South African branch of foreign company
A South African branch can be opened by registering the foreign entity as an external company in South Africa. It is important to note that an external company registered in South Africa is not a new legal entity but rather the foreign company remains the same legal entity which is merely registered in two countries. The branch can perform commercial operations and enter into agreements but the principal company is responsible for all of the branch’s debts and liabilities.
The below table compares a South African branch of a foreign entity and a South African company.
BRANCH vs COMPANY
BRANCH
COMPANY
ENTITY
Registration of a branch of an existing foreign entity in South Africa, remains the same legal entity, with an additional South African registration number.
A South African company whose shares are predominantly or wholly owned by a foreign entity.

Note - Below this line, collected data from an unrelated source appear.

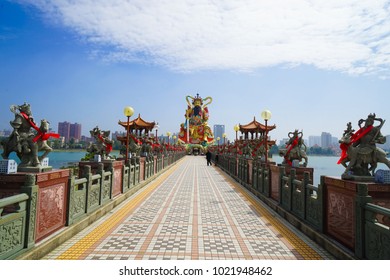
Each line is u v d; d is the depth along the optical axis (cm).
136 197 1166
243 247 594
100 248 566
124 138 1942
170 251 562
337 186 555
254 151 2092
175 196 1221
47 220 539
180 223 777
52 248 536
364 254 456
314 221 666
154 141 2402
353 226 493
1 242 400
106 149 1234
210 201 1121
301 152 1081
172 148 4416
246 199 1180
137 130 2211
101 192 851
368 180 543
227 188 1512
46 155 620
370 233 442
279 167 949
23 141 582
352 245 499
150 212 903
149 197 1181
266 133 1385
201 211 934
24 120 593
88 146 1221
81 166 994
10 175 523
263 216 878
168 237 649
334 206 573
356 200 473
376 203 506
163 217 841
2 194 522
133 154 1730
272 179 1066
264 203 1094
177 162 4003
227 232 701
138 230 699
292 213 812
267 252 568
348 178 555
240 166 1788
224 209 975
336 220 564
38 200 498
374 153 564
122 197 1057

RESPONSIBLE PERSON IN SOUTH AFRICA
South African resident required as a representative for compliance at CIPC and SARS.
South African resident required as a representative for compliance at CIPC and SARS.

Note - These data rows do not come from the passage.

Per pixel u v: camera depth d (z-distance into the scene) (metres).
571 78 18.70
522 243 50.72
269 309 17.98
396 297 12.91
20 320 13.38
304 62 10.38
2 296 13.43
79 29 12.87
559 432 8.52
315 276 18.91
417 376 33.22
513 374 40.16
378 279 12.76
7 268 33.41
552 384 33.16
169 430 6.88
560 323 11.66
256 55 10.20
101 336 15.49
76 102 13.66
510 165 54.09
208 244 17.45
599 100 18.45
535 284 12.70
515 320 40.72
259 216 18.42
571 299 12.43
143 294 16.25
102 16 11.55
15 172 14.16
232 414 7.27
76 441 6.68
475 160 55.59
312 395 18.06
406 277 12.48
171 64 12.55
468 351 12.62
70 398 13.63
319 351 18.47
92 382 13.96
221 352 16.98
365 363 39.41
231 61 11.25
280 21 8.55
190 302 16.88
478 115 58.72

MINIMUM STATUTORY REQUIREMENTS
Registration with SARS, 2 provisional tax returns, and 1 annual income tax return. 1 annual CIPC return, maintenance of company records, maintenance of an office in South Africa.
Registration with SARS, 2 provisional tax returns, and 1 annual income tax return. 1 annual CIPC return, maintenance of company records, maintenance of an office in South Africa.
AUDITOR REQUIREMENT
Only required if the public interest score and the asset value are above the threshold.
Only required if the public interest score and the asset value are above the threshold.
INCOME TAX
28% on nett profit
28% on nett profit
DIVIDENDS WITHHOLDING TAX
Only required if the public interest score and the asset value are above the threshold.
20% after declaration of dividend, this may be reduced in countries that have a double taxation agreement with South Africa.
Additional compliance regulations and registrations.
The following may be required in addition to your company registration:
- Income tax
- Registration for VAT, PAYE, UIF, SDL
- Customs registrations
- eFiling setup
All businesses must be registered for income tax at SARS and are automatically registered when a new company is opened.
Companies must register for Value Added Tax (VAT) on products if the company turnover exceeds ZAR 1 million per year. If the annual turnover is less than this, the company can register voluntarily. To register voluntarily, the company needs to show a minimum of R50,000 income earned in the past 12-month period.
PAYE stands for pay as you earn and is the tax deducted by an employer from an employee’s remuneration and paid over to SARS. A company needs to register for PAYE within 21 working days after it has become an employer.
UIF is the unemployment insurance fund. Companies are required to register for UIF if they have at least one employee who works for them for more than 24 hours a month. The employer and the employee must each contribute monthly 1% of the gross remuneration payable to the employee. The total monthly contribution is thus 2% of the employee’s gross monthly remuneration.
SDL stands for skills development levy. Employers need to register for SDL if their wage bill is predicated to be over R500 000 per annum (approximately R41 000 per month), or if they employ over 50 staff members. SDL equates to 1% of their payroll to the skills development levy fund every month, and the levy may not be deducted from the employee’s wages.
Registration with South African Customs is required for all commercial importing and exporting.
eFiling is the SARS online portal. All entities that interact with SARS need to register on eFiling to file taxes and submit regulatory requirements.